A balance can only be formed by two major powers, indeed. However, this world can never return anymore, because of the increasing rate of information and technological developments which are accessible by everyone. On the contrary, the number of major powers is growing tremendously. Such factors are coming and can come to the front that not only have not been real ‘players’ but have not even existed before. For instance, the IS (Islamic State). The growing number of the states of the European Union is weakening the position of the formerly absolute powers, because the possibility of an uprising of smaller members has unpredictable consequences.

I assume, this is valid especially for capital markets. Along with that, the major and minor powers as well, just like car drivers, want to reach their goals without any casualties. It is in no one’s interest to start a war, because it comes with fatalities and requires great sacrifices.

Still, there are many accidents. Wars break out. Market crises happen. And the more people go for the same goals, for example, to generate more profit on the exchange market, the more will suffer deficit. We are modelling this continuously and it getting to seem obvious that market agents are basically repeating themselves. In details: they act according to some templates in response to certain challenges. It is possible to estimate the number of challenges which aid significant market changes. The model which integrates historical, physical, mathematical and psychological patterns is starting to give better answers when forecasting potential crises.

I don’t completely understand. If it is true, that eighty percent of the transactions are carried out by intelligent and ultrafast computers in the American markets and it is more than forty percent in Europe, then every historical and psychological model must be invalid.

This is the reason why both results of human and robotic behaviour studies are integrated in our model. We can say that there is an ongoing global war between rival trading computers and their programmes in relation to speed and the amount of actions done in the capital market, mostly in foreign exchange market and arbitrage operations. We documented almost twenty thousand cases in the last eight years where there were a clear correlation between price fluctuations and the expanding robotic traders.
Far be it from me to say, the ultrafast, algorithm based computers are fundamentally contributed to the development of major financial and credit crises but one of our related study is scientifically proved. At the beginning of our modelling, in 2006, we saw that computers are continuously transact sales in a well-defined sector and keep decreasing the share prices of the sector’s companies and corporations – in an increasing rate. The number of jumping outs from these shares exceeded the jumping ins and in the end there were nobody joining but only selling. Companies were targeted such as Lehman Brothers or J.P Morgan and the AIG. The operations of computers contributed to the sector’s extraordinary fall in prices.

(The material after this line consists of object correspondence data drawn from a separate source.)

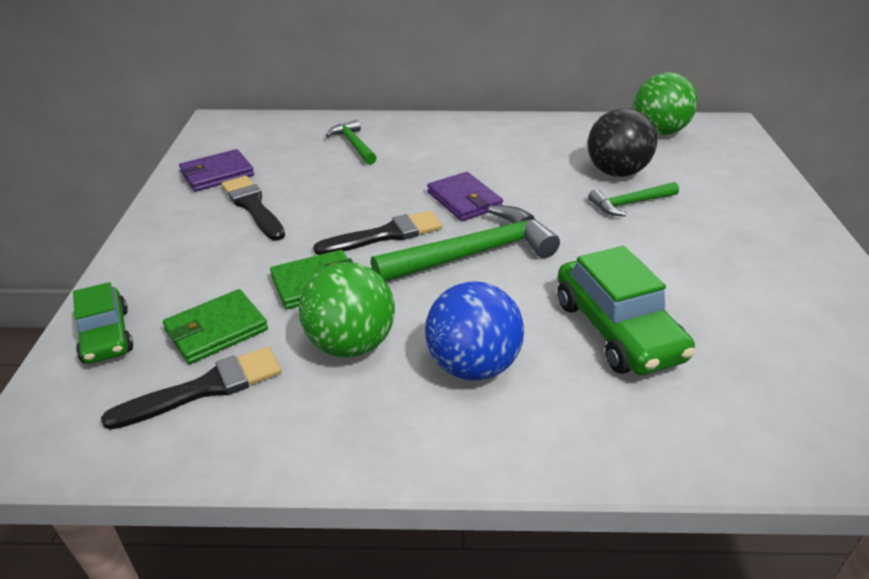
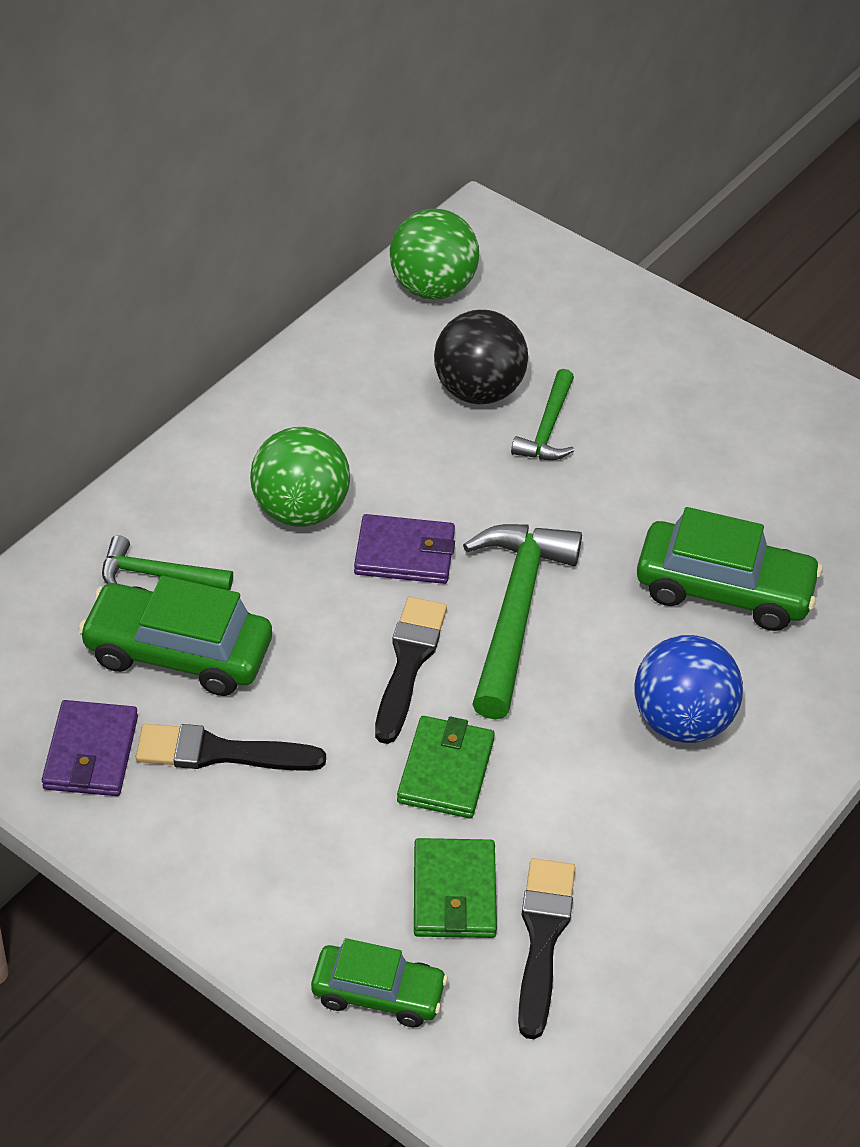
camera: 55 degrees left, 10 degrees up
(309, 169) = (178, 652): none -> green car
(351, 344) = (574, 793): green ball -> green ball (300, 510)

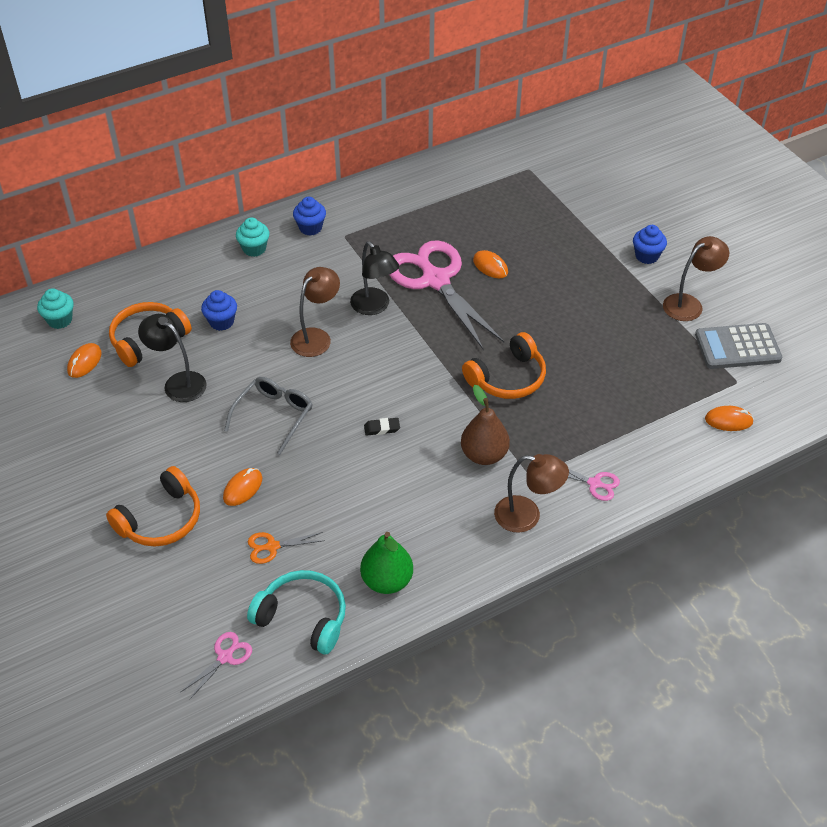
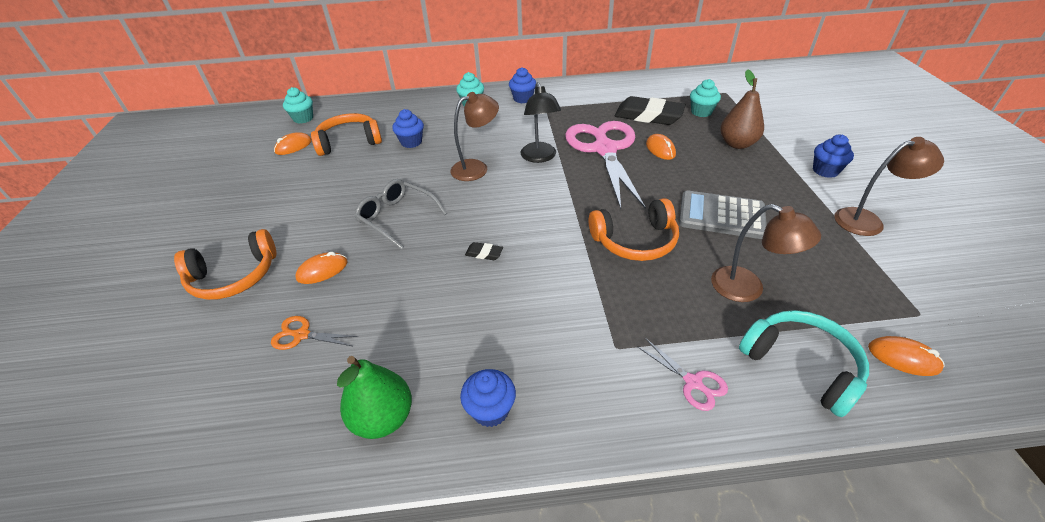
camera: 25 degrees right, 5 degrees down
(178, 382) = (345, 175): black lamp -> none
(225, 657) = (154, 445): pink scissors -> none
(274, 416) = (397, 217): grey glasses -> grey glasses turned 105 degrees counterclockwise
(303, 617) = (266, 428): turquoise headphones -> turquoise headphones (801, 365)
(461, 222) = (648, 116): none -> black eraser
(462, 549) = (490, 410): none -> blue cupcake
(484, 455) = (573, 308): brown pear -> brown pear (737, 144)
(513, 204) = (701, 112): none -> turquoise cupcake
(527, 516) = (590, 395): brown lamp -> brown lamp (747, 289)
(737, 347) = (925, 276): grey calculator -> grey calculator (721, 215)

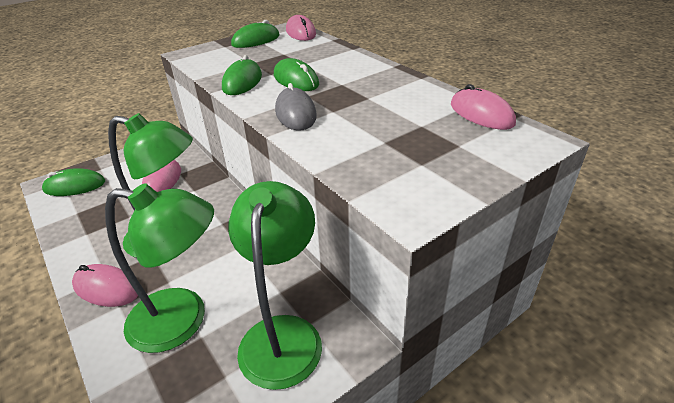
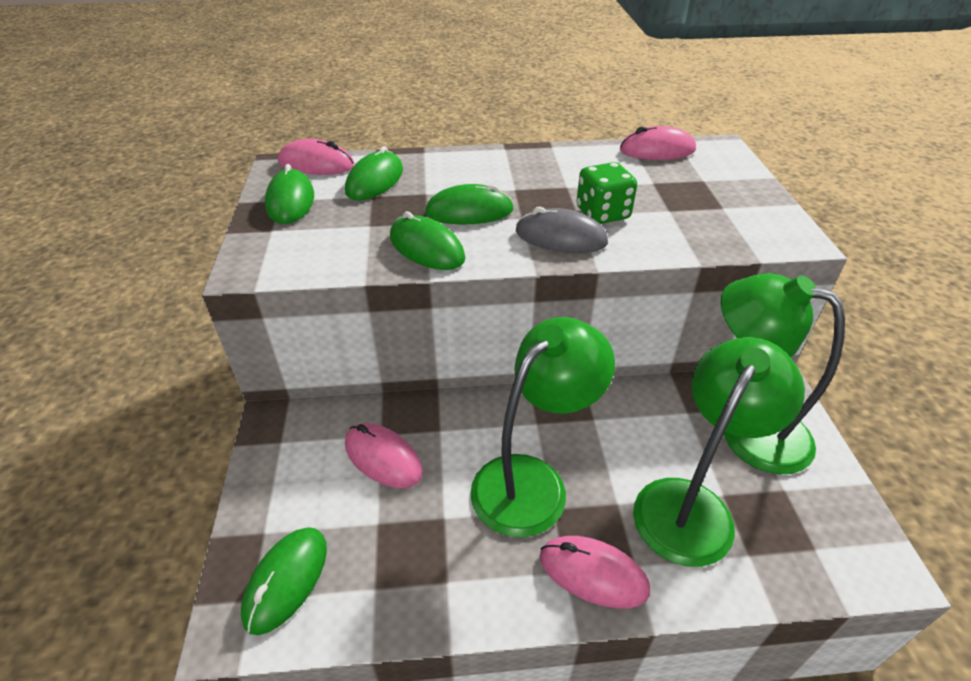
camera: 60 degrees left, 5 degrees up
(106, 288) = (593, 573): pink mouse -> pink mouse turned 60 degrees clockwise
(300, 49) = (375, 181): none -> green mouse
(345, 118) = (602, 213): none -> green dice

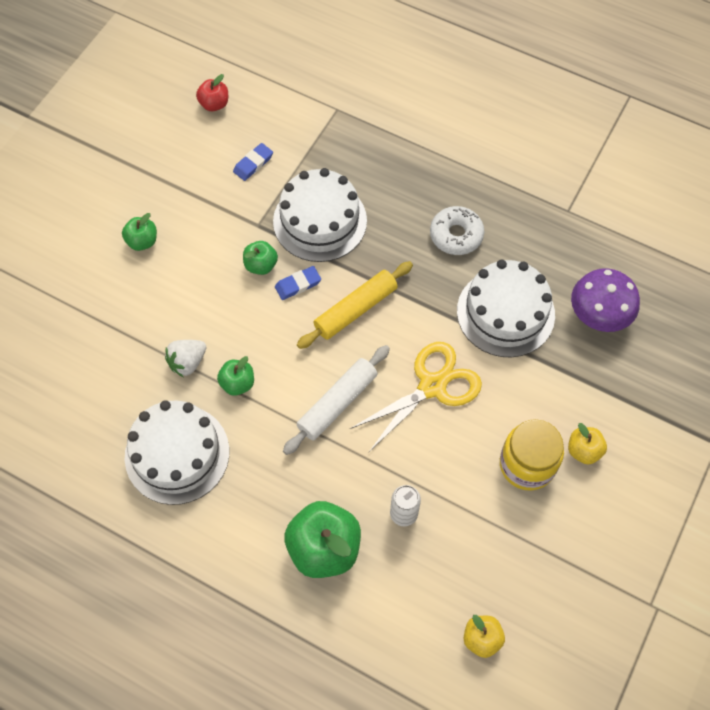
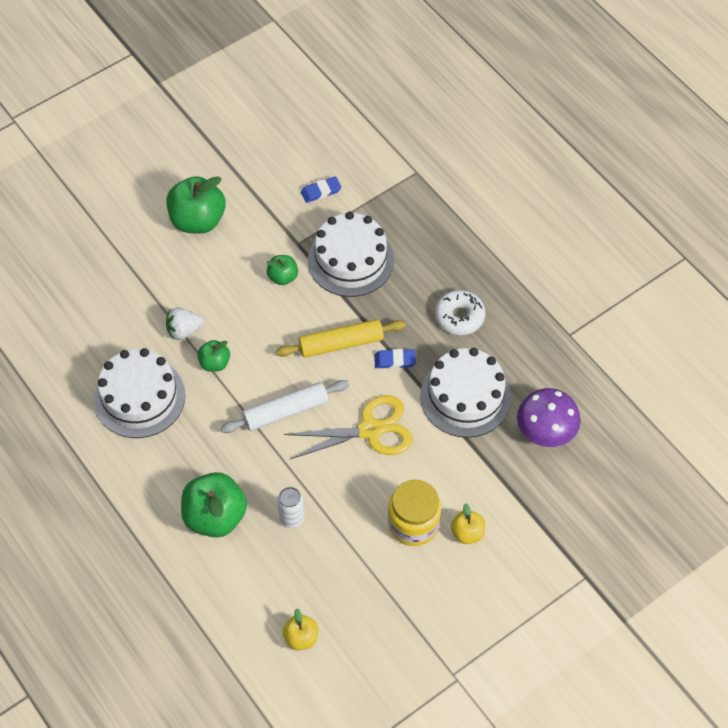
camera: 25 degrees right, 5 degrees down
(142, 241) = (198, 220): green apple -> green apple, size x1.90
(214, 104) = (315, 129): red apple -> none
(298, 284) = (304, 304): blue eraser -> blue eraser (395, 360)

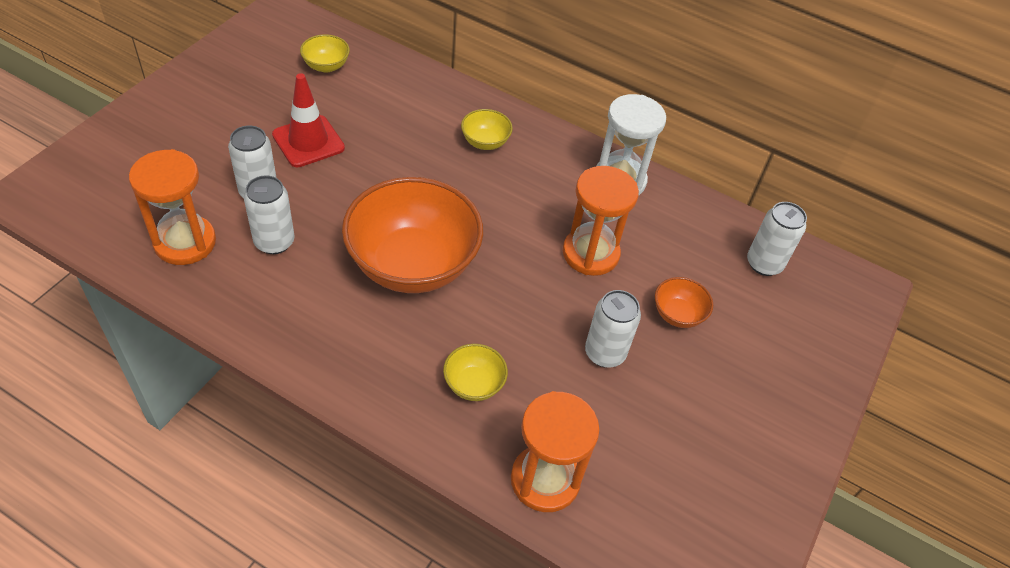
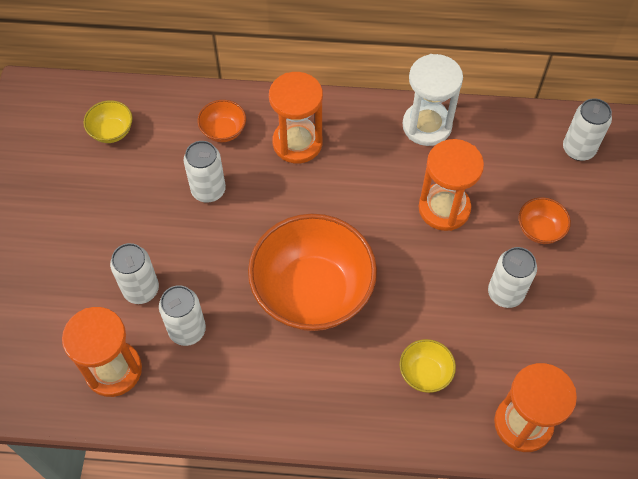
camera: 20 degrees left, 10 degrees up
(308, 141) = (149, 218): red traffic cone -> none
(377, 143) = (208, 190): none -> white can
(424, 105) = (223, 131): none -> orange bowl
(485, 142) = (297, 143): yellow bowl -> orange hourglass

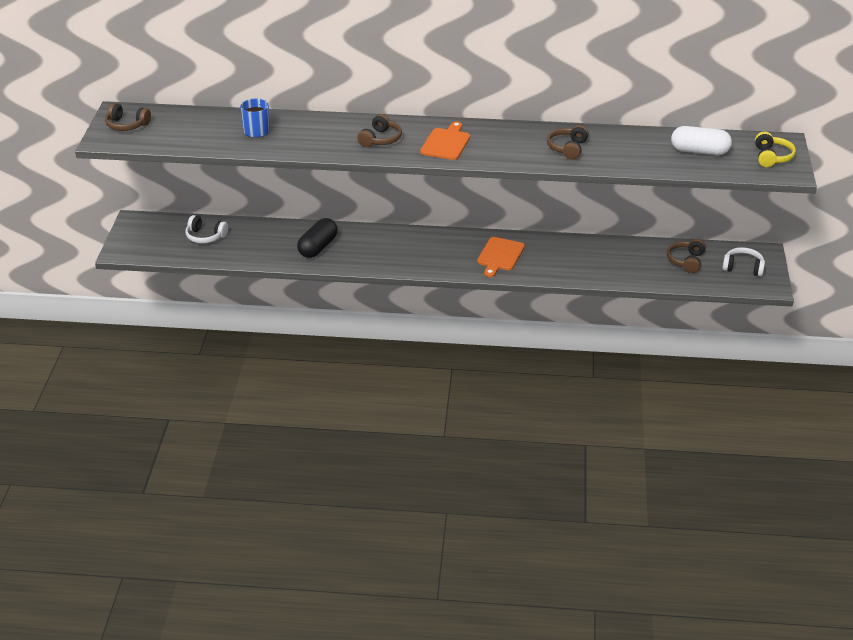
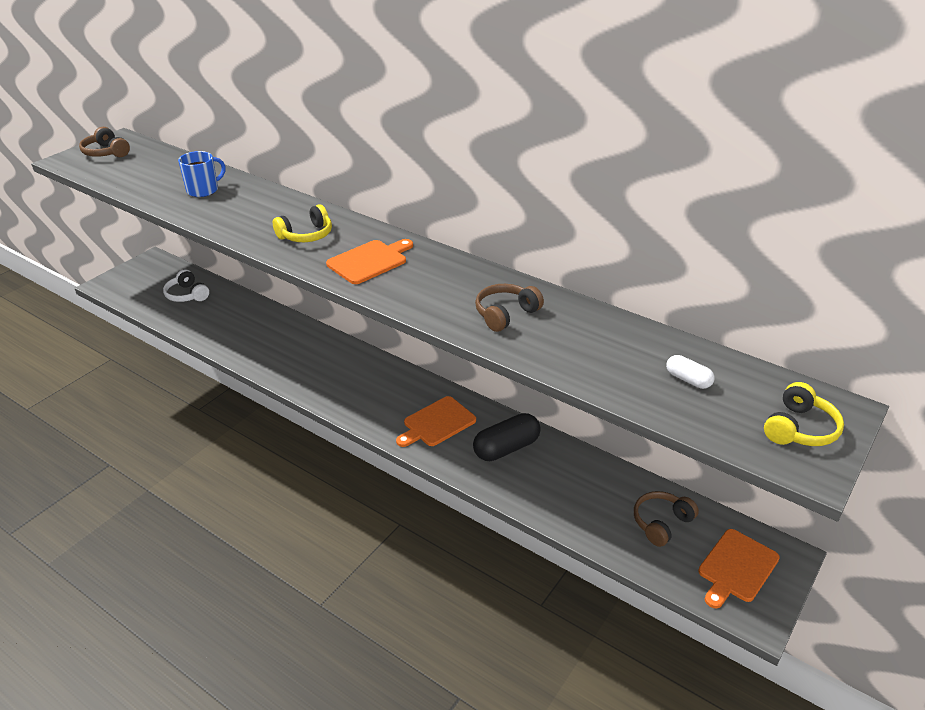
camera: 30 degrees right, 0 degrees up
(318, 247) = (268, 342): black capsule -> black capsule (506, 448)
(380, 139) = (306, 235): brown headphones -> yellow headphones
(699, 151) = (688, 380): white capsule -> white capsule, size x0.53
(743, 268) = (736, 568): white headphones -> orange cutting board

What is the moral of the story?

Computers – at least in operational level – recognised anomalies of financial companies earlier than humans. However, computers after all are acting according to human-made programmes that are easier to keep track of than human behaviour. In other words, computers are more predictable ‘beings’ than humans are.
The more ground computer technology gains in the stock market, the more reliable our model and its prediction become – for example when forecasting major stock market falls.
It is also true, algorithms are working only in short terms, that in theory – or once experienced in practice when four years ago, the New York Stock Exchange fell ten percent within minutes without any rational reason – can generate selling (or buying) panic with unbelievable speed, or can even lead to market crash.